AMANDA
It was one thing to put a message in a bottle and another thing entirely when that bottle came back to you from across the sea with a genie stuffed in next to the reply. She had to rub the bottle now, right? She’d cast the spell, wished the wish, and asked in prayer, and she had received. It would be different if she didn’t believe. It wouldn’t have worked if she didn’t believe. But of course, she did believe. She believed with all her heart and soul that Food Wars had the power to change everything, and she was right.
Later, she wished she’d been a little more specific.
It had been fun, sending the e-mail. And honestly, she figured the result would be a few weeks of dreaming, of imagining how Food Wars could make everything better, followed by a letdown when they said no or just never replied. It was a lottery ticket, minus the dollar she couldn’t afford to spend.
Now she was sitting in her car outside Walmart, idly scrolling, a new habit born of an unreasonable expectation that somewhere in her phone was something that would change her mood, when the reply appeared, a response beyond her wildest dreams that sent an actual, literal chill through her body. She turned her car back on, abandoning her planned shopping trip, and backed out of the parking spot she’d just pulled into, narrowly missing a beat-up Camry. Her foot shook on the gas pedal. Her whole leg was quivering. This is it, she thought. From now on, everything will be different. Different, and better.

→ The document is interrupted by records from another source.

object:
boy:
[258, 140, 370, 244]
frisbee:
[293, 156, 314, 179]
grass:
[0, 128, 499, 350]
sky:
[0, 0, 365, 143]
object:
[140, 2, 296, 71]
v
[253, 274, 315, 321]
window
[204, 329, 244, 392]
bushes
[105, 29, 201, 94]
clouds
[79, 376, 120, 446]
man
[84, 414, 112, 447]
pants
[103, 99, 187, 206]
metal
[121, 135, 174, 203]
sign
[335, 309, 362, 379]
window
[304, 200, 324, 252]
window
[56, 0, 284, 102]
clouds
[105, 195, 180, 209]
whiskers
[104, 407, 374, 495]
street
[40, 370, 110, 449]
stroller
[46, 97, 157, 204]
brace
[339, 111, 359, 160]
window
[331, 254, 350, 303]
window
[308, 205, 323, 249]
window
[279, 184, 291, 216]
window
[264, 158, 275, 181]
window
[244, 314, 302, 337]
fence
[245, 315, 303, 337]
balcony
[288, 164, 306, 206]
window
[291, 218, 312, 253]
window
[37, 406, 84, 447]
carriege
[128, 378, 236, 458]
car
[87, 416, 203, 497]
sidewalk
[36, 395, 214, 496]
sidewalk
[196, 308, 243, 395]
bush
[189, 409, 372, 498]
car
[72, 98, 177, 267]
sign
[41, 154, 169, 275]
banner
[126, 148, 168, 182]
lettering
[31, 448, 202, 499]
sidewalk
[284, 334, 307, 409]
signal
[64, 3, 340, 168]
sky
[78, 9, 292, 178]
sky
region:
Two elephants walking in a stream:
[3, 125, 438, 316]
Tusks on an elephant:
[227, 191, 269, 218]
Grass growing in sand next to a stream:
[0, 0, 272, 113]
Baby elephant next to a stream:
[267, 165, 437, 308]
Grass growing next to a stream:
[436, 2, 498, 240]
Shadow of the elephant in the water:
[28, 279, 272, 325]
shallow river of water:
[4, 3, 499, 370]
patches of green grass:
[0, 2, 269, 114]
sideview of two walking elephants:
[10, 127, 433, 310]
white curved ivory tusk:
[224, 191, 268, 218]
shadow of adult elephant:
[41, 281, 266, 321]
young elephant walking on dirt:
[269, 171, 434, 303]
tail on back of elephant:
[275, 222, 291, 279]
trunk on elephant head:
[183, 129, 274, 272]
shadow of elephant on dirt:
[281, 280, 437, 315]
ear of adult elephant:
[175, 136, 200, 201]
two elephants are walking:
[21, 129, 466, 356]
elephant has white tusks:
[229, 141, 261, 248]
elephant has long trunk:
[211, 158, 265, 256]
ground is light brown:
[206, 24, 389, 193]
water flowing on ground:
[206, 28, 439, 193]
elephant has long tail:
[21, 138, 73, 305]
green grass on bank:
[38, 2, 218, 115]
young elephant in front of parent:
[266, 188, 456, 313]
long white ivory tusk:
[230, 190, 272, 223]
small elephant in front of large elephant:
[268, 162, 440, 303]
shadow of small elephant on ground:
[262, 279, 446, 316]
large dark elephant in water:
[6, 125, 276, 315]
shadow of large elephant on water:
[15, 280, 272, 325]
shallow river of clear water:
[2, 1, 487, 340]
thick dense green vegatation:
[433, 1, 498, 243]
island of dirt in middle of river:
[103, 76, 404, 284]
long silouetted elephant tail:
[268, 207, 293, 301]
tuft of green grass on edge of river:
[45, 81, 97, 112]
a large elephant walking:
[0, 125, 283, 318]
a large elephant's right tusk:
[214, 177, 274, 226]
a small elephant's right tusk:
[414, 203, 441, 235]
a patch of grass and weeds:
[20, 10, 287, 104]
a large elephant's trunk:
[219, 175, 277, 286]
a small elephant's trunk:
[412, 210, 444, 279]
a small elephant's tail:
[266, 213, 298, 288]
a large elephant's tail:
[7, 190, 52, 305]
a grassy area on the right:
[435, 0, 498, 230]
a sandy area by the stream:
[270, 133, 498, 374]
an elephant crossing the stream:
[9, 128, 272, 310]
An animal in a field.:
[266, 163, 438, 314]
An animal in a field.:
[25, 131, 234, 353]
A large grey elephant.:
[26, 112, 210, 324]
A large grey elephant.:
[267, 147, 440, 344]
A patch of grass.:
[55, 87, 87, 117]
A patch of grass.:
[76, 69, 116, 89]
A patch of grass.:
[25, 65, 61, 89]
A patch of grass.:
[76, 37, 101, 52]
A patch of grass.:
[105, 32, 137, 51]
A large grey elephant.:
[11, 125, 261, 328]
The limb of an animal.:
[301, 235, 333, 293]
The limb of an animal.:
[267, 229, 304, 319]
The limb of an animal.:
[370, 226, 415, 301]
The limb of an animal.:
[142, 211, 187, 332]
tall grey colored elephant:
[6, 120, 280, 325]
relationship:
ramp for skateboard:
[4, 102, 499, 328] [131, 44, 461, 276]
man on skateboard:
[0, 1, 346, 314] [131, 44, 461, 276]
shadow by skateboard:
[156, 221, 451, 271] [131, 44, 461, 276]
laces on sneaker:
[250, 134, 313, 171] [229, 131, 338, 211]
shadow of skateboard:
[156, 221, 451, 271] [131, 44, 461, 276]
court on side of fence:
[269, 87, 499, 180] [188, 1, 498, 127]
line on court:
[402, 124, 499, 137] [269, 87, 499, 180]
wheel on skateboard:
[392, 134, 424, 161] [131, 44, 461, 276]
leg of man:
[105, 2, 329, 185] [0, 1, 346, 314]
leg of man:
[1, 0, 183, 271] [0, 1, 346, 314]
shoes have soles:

Better. She kept repeating that to herself, and that conviction, really this is going to make things better, helped her squash down any doubts about her mother or about Frannie’s or about what the hell Merinac was going to make of Food Wars and vice versa. It carried her past the two miles of corn and soybean fields between Walmart and Nancy’s house and right through her mother-in-law’s back door, bellowing her name. She stopped short when she saw Nancy, already in the kitchen and looking worried at Amanda’s wild entrance.
“No, no, it’s good, it’s something good. Food Wars, you know, the show with the restaurants that compete—they want to come here! To do us, us and Mimi’s. Food Wars!” She waited for Nancy’s response, biting her lip, fists clutched, a euphoric and probably goofy smile on her face. Because, Food Wars. Here!
Nancy smiled back, but it was a confused smile, a little dubious. She did not look thrilled. Why did she not look thrilled? Amanda did not need doubts right now; she needed enthusiasm. She grabbed the older woman’s hands and squeezed them tightly. “They’re going to come here. And film us, and we will win a hundred thousand dollars, and everyone will know who we are and want to eat here, and Frannie’s will be famous.” She let go of Nancy’s hands and let her feet do the little dance they wanted so much to do, waving her arms in the air and shaking her hips. “Here, they’re coming here, they’re really coming here! And we will be huge.” She grinned. “Huge!”
Once, long ago, that had been the plan for Frannie’s. Back then, the town had been bigger and the world felt smaller, and Daddy Frank—great-grandson of the original Frannie, and father to Amanda’s husband, Frank—was a leading figure in Merinac’s business scene, a restaurant owner and real estate magnate with big ideas. A Banquet chicken dinner in someone’s freezer or the sight of a Tippin’s potpie at Albertsons would send him into a lengthy monologue about his dream of sharing Frannie’s with the entire country, or at least the shoppers at major midwestern grocery stores. They all dreamed big along with him, back when the Franks had been in charge of the business plan, Nancy a capable and steady first mate, and Amanda a mother first, a student second, and a Frannie’s fill-in hostess and waitress only a distant third.
Now, six years after the car crash that killed both Franks and left Nancy and Amanda in charge, the restaurant did little more than break even. Every day brought more bills and more tax forms and, for Amanda at least, a giant, soul-sucking fear that the future held nothing but more of the same. She often thought that Frannie’s could spiral around the drain and finally get pulled under and no one would even notice that she and Nancy had gone with it.